要看清文人的嘴脸,首要是分清文人与诗人(指真正的作家、艺术家)、学者、士人的泾渭之别。如文人和诗人都写文字,表面看大家都一样嘛,有何区别?不同在于诗人是“我要写”,文人是“要我写”。易中天打了个狠辣的比方,“文人就像‘应召女郎’,必须‘召之即来,来之能干’”。话语尖利,一目了然。我想,真正的作家写的是自己的性情文字,有一以贯之的坚持度,而文人固然也不乏出好文章的可能,但其摇摆不定却时常看得人眼花缭乱、迷惑不已。如今日猛烈批判某个背时的人物,一旦其人平反昭雪,又笔墨一反,大力颂扬起来;反之,唱某些大人物“永远健康”的颂歌,风向一转,即大力抨击其丧德败行,折转得流利滑润令人惊讶莫名,不得不感叹其才智过人,有顺应潮流之敏锐度。

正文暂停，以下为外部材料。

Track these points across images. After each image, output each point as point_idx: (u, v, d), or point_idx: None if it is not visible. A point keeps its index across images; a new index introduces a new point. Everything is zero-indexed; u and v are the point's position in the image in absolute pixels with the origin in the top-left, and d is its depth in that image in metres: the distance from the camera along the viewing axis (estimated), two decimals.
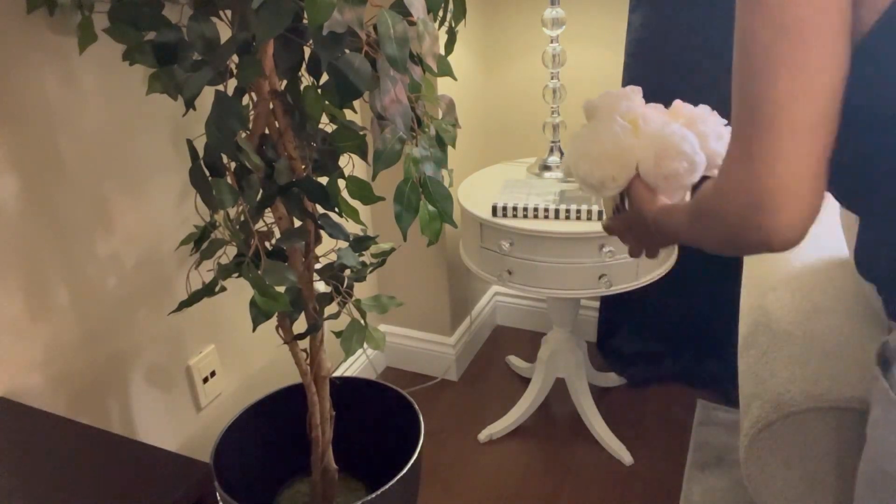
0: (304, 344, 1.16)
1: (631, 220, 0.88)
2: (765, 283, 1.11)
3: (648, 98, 0.89)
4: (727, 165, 0.62)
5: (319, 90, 0.87)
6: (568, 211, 1.47)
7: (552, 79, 1.69)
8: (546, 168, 1.72)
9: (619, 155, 0.87)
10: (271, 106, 0.93)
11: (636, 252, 0.92)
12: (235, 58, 0.87)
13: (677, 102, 0.94)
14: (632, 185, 0.87)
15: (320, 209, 1.02)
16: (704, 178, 0.83)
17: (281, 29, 0.76)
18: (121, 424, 1.24)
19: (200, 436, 1.42)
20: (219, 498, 1.00)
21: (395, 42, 0.79)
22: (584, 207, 1.46)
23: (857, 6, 0.58)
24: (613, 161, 0.88)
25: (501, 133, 2.06)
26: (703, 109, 0.92)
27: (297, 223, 1.05)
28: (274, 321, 1.12)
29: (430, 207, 0.93)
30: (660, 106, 0.93)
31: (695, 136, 0.86)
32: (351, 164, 1.69)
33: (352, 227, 1.75)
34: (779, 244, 0.60)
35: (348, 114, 1.69)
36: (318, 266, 1.11)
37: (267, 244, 1.04)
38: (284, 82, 0.94)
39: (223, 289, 1.07)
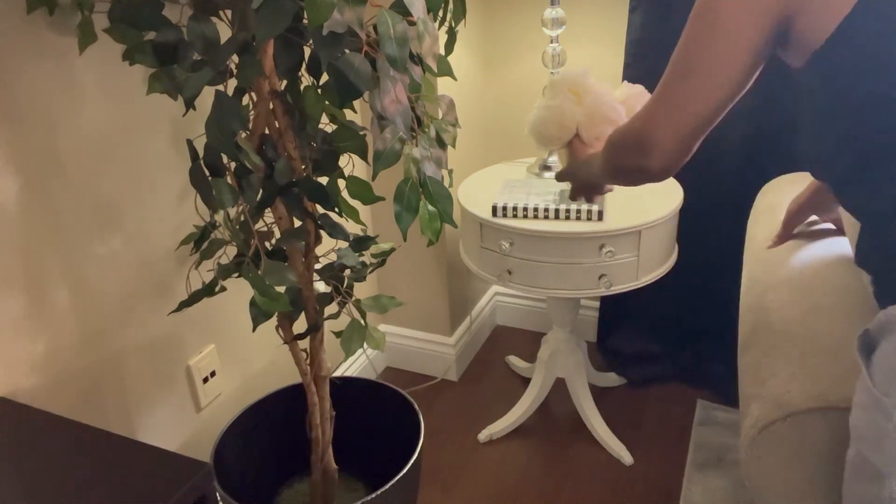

在各种有趣的言说中,我觉得易中天关于学人、士人也会是文人的论断颇有启发意义,尤其是面向当下的种种世态怪象而言。大家印象中的文人通常局限于弄文学者,似乎这个概念自动屏蔽了社会学、人文学、科学等领域的专家学者及从业者,而事实上,文人的“抱负”与嘴脸并不会受学科所限,正所谓心有多大,空间就有多大,只要有需要,何处无文人?奶粉出问题了,开个论证会,必有专家拿出数据言之凿凿证明此产品纯净如处子,请大家尽管放心食用;房价飞涨,不时有专家放出豪言或趣谈,如某某时段必跌,或丈母娘催涨房价、单身男女是房价飞涨的祸首云云;某大型工程做前期论证,必有若干专家为官方的方案背书,大谈其如何英明、千秋万载可以获益等等。学术固然有良知,但可惜的是放弃良知的绝不在少数,此时学术不再是学术,仅成为沽名钓誉的工具,徒为学术蒙羞,亦证明了即使不“文”,却不防纳入“文人”的轨道。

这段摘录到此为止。